§ Activities
[A] According to the Diwali article, in what year did ND Bhanot retire from his central government job?
[B] Reproduce the Diwali article from "Still, Bhanot says, Diwali" up to and including "1994, told ScoopWhoop News.", renaming "sweets" as "desserts".
[C] Continue the Diwali article from the point where it stops.

New Delhi: There’s a comparison 81-year-old ND Bhanot always draws on the eve of Diwali.
Seven decades back, when Bhanot was a child in Punjab’s Hoshiarpur district, Diwali meant: an early bath, new clothes, decorating home with fresh flowers, tasting and sharing home-made sweets, visiting friends, lighting earthen pots and some low-decibel firecrackers.
Still, Bhanot says, Diwali was a day of contentment.
“It’s totally opposite now. We had a large family and usually brought a Halwai (confectioner) on Diwali to make sweets and other food items at home. There were only 2-3 varieties of sweets. All day, relatives would throng our place and our elders used us as courier boys to send sweets to friends and relatives,” Bhanot, who retired from his central government job in 1994, told ScoopWhoop News.
Like the previous Diwali, the Bhanot family in Delhi has ordered multiple brands of sweets from the market. Strips of Chinese lights will adorn the house days before Diwali. The relatives will be greeted on phone as they live far, in other cities. Relatives who live in Delhi might visit, if traffic allows them.
But octogenarian Bhanot will avoid going out. His lungs can’t tolerate the smoke storm unleashed by the burning of firecrackers. He also advises other members of his family to stay inside.
In past, the essential factor that determined the “simple” Diwali for Bhanot was the “absence of money.”
“Love had more value than money. People had no or very less money those days but it didn’t affect the celebrations. In fact, people saved unused things for the next Diwali,” he says.
In West Delhi’s Hari Nagar, retired government official J P Pant recalls one of his favourite Diwali past times when he was a kid.
“We used to keep an earthen pot reserved for the leftovers of candles. I along with my friends would collect the bottoms of burnt candles and dump them into the Diya. It would make a new candle,” 64-year-old Pant told ScoopWhoop News.
The past time had more to do with austerity than with the pleasure, he said.
“Not only that. We would wash up earthen lamps used on Diwali and then keep them stored for next year,” he recalls.
For little Pant, the morning of Diwali would begin with Puja (prayers) and new clothes. He loved to devour the homemade sweets but he could afford to avoid them for the special Diwali funfair in his locality.
Back from fair, it was time for Lakshmi Puja. There was only one source of lighting up the house: earthen lamps. Those who were relatively well of would light candles, he says. But were there any firecrackers?

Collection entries

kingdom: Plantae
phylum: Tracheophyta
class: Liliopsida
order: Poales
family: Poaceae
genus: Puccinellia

§ Outputs by task
[A] 1994

[B]
Still, Bhanot says, Diwali was a day of contentment.
“It’s totally opposite now. We had a large family and usually brought a Halwai (confectioner) on Diwali to make desserts and other food items at home. There were only 2-3 varieties of desserts. All day, relatives would throng our place and our elders used us as courier boys to send desserts to friends and relatives,” Bhanot, who retired from his central government job in 1994, told ScoopWhoop News.

[C]
“It was like needle in a haystack. Even those who could afford to buy firecrackers wouldn’t because it made them look different from others. Nobody wanted to look different,” he said.
The same logic drives the argument of Shashi Bhushan Singh, a Delhi University Professor of Sociology, when asked about the changing pattern of celebrations in Diwali.
“The situation is reverse now. If a household doesn’t decorate his house in LED and Chinese lights, he will look different. The celebrations are driven by conformism,” Singh, whose research interests include religion and social life, told ScoopWhoop News.
However, Singh says that’s not the only reason.
Economic prosperity, rapid urbanization, easy access to money and fast changing class, Singh believes, drives people more towards lavish and expensive celebrations.
“The market also plays up to this sense. Corporates package their products and services to the targeted consumers on the same principle. The message is so powerful that almost everyone succumbs,” he said.
But if lavishness and wasting money meant celebrating Diwali, then, 74-year-old Asha Gupta from Delhi says the “essence of the festival is lost.”
“Diwali is the triumph of light over darkness. But it hardly reflects in the celebrations these days. In our time, only 2-3 varieties of sweets were prepared at home and everyone was content. Can you imagine that today?” Gupta, who originally hails from a remote village in southern Uttar Pradesh, told ScoopWhoop News.
Celebrating “simple and organic” Diwali, Gupta says, carried no less excitement and happiness than it does today.
“In our days, there was no electricity,” she said, adding “but there was light.”